Robert Carey (August 25, 1894 - July 30, 1932) was a Midwestern armed robber and contract killer responsible for many crimes during the Prohibition era. He is considered a suspect in the infamous St. Valentine's Day Massacre of 1929.

==Background==
Born and raised in St. Louis, Carey joined the Egan's Rats gang in his early twenties. By 1917, he had made fast friends with Fred "Killer" Burke, who would turn out to be one of his closest criminal associates. After U.S. Army service during World War I, Carey remained a low-level associate of the Egan Gang. At this time, Burke was away in prison and Bob Carey became associated with Cincinnati hoodlum, Raymond "Crane Neck" Nugent. Both men were suspected of robbing of a Cincinnati bank messenger in December 1921 and trying to fence the bonds through the Egan's Rats.

Carey was an alcoholic who got quite sloppy and violent when he drank. Nevertheless, it was Carey who was suspected of convincing Fred Burke to don a fake police uniform to rob a St. Louis distillery of $80,000 worth of whiskey on April 25, 1923. With the imprisonment of the upper-echelon of the Egan gang in 1924, Burke's crew had relocated to Detroit, where they were arrested for the March 1924 robbery of the John Kay jewelry store. While Carey was suspected of taking part, only Isidore Londe was convicted, receiving a 10-20 year sentence.

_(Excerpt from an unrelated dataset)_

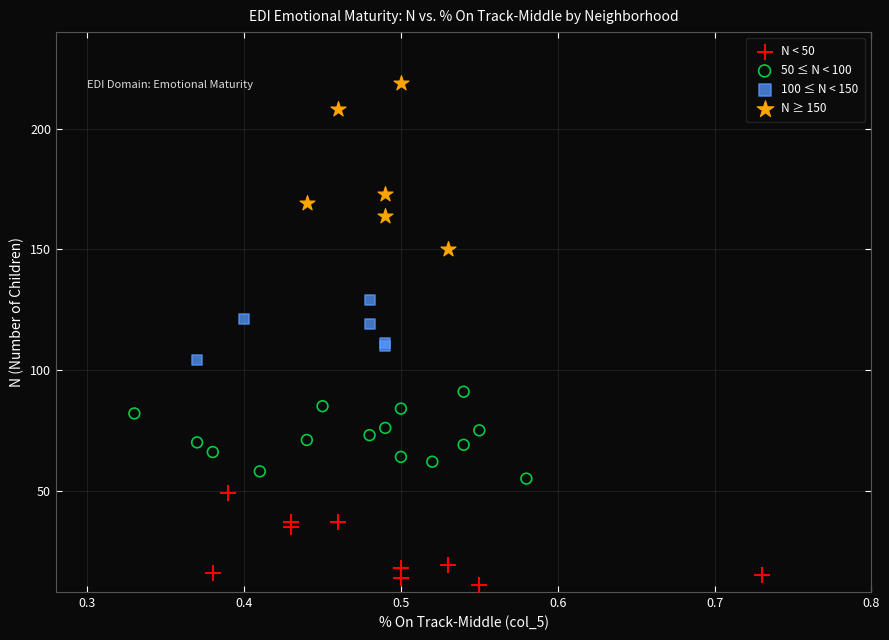

What are all the series names shown in the legend?

N < 50, 50 ≤ N < 100, 100 ≤ N < 150, N ≥ 150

Carey was suspected of participating in most of the major actions of Fred Burke's crew in the 1920s. Bob was specifically charged by Detroit Police with murdering two freelance hoods, James Ellis and Leroy Snyder, on March 16, 1927 after he caught them cheating at poker. Along with Gus Winkler, Fred Goetz, Ray Nugent, and Charlie Fitzgerald, Carey took part in the American Express armored car robbery on April 16, 1928 in Toledo, Ohio. The gangsters made off with $200,000 and killed Toledo police officer George Zientara. While never publicly named as a suspect, the Chicago Police Department sought Carey for participating in the St. Valentine's Day Massacre of 1929. FBI informant Byron Bolton would later claim that Carey did indeed take part, along with Fred Burke, Gus Winkler, Fred Goetz, and others. With most of his closest associates locked up or dead by early 1932, Carey left Chicago for the East Coast. He and his girlfriend Rose Sanborn ended up in Baltimore, where they began blackmailing well-to-do businessmen and politicians. The victims would bed Rose and Carey would discreetly take pictures.

By summer, they had moved into a Manhattan apartment at 220 W. 104th Street. Carey, now using the alias of Sanborn, had begun a high-quality counterfeiting operation out of his place. Despite his newfound success, Carey was still isolated, wanted across the country, and drinking heavily. The NYPD concluded that around midnight on July 30, 1932, Carey went berserk and shot his girlfriend Rose to death, after which he turned the gun on himself. In addition to being wanted for the St. Valentine's Day Massacre, Carey was a suspect in the Lindbergh kidnapping. Before leaving Chicago in January 1932, he had hinted darkly to associates that he was planning a crime that "would set the world on its ears". The FBI also investigated Carey in connection with the crime until the arrest of Bruno Hauptmann.